**Task item:**
The task calls for each line of the records below in which the word "Xbox" appears.

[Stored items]
★ ★ ★ ★
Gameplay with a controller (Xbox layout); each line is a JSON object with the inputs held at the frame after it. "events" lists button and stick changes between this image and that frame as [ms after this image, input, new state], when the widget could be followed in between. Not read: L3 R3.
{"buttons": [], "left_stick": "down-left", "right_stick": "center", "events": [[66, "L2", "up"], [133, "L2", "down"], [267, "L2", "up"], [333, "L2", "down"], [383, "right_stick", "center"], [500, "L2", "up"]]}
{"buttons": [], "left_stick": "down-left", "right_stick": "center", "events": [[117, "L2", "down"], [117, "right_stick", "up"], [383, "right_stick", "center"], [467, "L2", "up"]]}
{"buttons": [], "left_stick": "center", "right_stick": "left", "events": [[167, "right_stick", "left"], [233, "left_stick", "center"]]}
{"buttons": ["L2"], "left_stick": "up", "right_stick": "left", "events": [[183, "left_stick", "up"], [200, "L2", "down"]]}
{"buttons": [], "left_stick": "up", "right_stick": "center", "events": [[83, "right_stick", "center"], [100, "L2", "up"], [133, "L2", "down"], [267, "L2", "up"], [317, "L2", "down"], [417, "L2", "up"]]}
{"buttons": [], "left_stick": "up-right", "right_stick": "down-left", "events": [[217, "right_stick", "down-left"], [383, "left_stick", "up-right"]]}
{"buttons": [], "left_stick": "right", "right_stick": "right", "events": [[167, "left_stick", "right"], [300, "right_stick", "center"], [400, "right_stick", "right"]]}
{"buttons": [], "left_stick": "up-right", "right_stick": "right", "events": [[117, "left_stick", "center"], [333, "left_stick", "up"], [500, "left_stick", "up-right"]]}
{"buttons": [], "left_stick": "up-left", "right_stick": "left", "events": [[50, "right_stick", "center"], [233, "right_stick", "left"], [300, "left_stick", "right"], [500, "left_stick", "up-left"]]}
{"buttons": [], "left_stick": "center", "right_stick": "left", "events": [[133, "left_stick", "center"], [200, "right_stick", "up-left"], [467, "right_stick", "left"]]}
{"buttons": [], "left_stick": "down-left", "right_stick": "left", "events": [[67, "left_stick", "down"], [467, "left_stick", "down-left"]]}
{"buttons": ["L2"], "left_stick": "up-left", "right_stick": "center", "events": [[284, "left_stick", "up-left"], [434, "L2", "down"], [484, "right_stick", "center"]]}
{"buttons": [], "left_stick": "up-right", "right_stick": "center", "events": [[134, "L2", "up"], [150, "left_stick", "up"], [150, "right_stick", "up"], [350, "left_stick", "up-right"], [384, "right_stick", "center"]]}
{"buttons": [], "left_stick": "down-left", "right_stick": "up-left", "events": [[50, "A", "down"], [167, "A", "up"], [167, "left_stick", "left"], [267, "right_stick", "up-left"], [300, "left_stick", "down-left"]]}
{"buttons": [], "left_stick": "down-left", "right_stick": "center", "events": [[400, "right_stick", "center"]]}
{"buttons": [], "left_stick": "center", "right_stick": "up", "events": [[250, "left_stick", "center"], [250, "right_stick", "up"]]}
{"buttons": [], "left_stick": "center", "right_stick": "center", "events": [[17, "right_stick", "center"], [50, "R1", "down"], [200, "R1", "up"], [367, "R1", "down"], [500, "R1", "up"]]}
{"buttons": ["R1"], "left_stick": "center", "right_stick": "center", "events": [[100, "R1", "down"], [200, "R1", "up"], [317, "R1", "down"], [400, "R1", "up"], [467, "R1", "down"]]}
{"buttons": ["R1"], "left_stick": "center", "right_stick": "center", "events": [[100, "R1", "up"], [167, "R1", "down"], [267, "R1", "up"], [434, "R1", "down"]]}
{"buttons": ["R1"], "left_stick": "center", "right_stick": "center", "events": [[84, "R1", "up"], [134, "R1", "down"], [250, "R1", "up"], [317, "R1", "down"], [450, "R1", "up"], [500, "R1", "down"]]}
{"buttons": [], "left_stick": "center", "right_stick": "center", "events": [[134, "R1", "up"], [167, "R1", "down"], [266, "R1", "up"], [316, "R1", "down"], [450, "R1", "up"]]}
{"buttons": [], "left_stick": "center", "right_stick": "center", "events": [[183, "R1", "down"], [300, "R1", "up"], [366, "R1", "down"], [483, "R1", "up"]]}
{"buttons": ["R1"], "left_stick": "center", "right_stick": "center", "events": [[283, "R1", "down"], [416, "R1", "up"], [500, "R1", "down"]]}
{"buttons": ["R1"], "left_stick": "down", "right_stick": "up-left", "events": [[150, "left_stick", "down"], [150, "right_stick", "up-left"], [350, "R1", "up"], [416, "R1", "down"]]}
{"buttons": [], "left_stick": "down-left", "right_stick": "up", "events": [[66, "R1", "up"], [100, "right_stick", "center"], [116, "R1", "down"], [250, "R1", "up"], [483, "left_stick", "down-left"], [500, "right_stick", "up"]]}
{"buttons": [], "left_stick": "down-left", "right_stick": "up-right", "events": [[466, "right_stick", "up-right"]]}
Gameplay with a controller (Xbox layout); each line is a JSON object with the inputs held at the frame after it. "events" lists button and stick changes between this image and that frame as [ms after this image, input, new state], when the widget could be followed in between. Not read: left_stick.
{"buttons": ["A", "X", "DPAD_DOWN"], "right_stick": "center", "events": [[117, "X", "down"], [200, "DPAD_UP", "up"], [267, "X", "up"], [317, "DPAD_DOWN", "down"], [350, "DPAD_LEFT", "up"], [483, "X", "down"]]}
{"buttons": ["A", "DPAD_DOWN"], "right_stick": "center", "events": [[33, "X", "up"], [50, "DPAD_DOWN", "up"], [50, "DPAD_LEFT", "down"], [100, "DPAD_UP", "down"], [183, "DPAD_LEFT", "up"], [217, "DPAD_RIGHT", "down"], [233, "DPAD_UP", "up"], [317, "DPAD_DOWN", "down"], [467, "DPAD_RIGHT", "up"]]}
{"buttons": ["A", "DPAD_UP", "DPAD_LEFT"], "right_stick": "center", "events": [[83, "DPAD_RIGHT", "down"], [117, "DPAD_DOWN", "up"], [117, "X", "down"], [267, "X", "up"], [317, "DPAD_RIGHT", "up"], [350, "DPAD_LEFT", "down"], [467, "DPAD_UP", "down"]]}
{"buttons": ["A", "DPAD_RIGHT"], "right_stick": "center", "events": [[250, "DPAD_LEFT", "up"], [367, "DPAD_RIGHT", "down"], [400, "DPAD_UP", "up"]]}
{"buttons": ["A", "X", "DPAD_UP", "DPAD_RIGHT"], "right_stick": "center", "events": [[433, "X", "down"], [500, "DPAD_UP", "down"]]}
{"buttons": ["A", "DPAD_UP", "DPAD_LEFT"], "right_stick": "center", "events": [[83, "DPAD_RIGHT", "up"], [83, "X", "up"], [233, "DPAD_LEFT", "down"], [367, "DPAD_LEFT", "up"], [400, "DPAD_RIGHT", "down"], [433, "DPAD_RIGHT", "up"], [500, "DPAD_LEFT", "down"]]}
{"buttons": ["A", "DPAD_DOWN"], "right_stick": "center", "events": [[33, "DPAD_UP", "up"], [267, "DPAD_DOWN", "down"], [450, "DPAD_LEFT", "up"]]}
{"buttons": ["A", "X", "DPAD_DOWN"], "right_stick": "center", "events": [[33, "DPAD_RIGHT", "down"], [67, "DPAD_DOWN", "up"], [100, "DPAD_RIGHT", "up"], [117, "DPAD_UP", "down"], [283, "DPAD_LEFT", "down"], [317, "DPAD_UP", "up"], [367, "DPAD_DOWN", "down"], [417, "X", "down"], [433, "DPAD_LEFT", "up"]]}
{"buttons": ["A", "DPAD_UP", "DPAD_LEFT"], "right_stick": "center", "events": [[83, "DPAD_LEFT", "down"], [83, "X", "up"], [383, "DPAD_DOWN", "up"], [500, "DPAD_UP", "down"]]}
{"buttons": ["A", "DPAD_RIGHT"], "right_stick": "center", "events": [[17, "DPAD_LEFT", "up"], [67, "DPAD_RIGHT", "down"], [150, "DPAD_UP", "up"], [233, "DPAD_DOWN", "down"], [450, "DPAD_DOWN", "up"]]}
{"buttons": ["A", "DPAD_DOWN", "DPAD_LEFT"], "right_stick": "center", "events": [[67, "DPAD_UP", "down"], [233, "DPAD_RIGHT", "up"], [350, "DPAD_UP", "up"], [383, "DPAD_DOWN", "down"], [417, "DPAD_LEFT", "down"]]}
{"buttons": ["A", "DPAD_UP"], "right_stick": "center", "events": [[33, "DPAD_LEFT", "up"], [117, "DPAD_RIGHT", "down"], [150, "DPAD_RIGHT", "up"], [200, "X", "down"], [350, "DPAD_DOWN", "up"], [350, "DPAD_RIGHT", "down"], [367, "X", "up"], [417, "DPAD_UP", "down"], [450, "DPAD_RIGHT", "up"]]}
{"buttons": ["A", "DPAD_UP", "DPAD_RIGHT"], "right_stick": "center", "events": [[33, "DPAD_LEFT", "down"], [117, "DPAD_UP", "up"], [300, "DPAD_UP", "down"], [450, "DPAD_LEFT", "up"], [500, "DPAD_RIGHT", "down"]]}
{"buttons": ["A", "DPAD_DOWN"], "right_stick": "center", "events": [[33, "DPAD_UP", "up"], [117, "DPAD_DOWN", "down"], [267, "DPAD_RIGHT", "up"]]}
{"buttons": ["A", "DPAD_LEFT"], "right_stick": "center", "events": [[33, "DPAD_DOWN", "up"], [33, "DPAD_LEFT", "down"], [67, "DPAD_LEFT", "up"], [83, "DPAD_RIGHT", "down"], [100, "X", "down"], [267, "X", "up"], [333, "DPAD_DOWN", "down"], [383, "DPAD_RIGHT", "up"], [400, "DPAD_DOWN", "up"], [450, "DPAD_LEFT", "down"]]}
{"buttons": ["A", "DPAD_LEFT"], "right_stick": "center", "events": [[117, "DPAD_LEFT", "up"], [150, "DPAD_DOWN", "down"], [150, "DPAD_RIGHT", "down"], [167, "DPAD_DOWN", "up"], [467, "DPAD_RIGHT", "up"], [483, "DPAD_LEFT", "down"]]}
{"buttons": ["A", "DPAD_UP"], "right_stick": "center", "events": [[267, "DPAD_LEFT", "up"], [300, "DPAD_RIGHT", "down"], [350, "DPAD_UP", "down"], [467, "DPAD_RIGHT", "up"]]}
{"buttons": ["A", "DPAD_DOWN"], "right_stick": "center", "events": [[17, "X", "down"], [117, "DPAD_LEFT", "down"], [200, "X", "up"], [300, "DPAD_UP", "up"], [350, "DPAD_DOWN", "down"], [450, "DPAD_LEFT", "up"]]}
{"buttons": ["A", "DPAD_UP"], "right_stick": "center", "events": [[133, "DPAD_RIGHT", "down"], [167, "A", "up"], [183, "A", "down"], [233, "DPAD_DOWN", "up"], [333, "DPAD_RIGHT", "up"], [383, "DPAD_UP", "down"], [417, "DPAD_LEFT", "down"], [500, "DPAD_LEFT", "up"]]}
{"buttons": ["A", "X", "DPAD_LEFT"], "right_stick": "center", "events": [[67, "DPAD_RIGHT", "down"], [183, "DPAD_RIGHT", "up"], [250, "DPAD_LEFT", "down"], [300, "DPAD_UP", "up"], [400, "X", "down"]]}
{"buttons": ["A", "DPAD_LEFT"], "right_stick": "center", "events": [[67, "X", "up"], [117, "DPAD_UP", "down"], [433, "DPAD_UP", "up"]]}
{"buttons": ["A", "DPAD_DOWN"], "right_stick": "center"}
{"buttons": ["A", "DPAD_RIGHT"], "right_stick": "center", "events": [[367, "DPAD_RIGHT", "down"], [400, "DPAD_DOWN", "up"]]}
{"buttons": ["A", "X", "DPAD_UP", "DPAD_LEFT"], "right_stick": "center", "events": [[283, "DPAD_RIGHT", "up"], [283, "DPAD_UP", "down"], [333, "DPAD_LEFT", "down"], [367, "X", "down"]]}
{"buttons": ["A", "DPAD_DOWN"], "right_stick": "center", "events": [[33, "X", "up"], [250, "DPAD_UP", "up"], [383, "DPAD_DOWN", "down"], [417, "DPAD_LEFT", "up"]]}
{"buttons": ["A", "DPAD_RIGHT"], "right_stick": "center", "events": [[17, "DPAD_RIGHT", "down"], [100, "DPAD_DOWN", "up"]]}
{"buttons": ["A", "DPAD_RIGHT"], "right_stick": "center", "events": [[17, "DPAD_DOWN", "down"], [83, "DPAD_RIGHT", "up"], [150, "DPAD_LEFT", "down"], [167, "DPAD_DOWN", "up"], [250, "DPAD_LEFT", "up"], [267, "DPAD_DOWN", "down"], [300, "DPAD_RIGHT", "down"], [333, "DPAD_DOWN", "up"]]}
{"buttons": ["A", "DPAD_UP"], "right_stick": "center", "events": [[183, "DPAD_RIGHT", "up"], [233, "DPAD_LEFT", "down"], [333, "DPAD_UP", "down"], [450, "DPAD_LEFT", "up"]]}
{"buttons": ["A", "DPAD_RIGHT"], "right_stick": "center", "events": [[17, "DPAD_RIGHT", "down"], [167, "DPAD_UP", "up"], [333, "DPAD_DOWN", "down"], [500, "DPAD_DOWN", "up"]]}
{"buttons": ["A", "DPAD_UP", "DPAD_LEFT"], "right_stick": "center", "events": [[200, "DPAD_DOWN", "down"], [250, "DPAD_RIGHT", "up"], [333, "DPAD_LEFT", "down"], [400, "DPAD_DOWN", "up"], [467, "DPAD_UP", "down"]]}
★ ★ ★ ★
**Exercise answer:**
Gameplay with a controller (Xbox layout); each line is a JSON object with the inputs held at the frame after it. "events" lists button and stick changes between this image and that frame as [ms after this image, input, new state], when the widget could be followed in between. Not read: L3 R3.
Gameplay with a controller (Xbox layout); each line is a JSON object with the inputs held at the frame after it. "events" lists button and stick changes between this image and that frame as [ms after this image, input, new state], when the widget could be followed in between. Not read: left_stick.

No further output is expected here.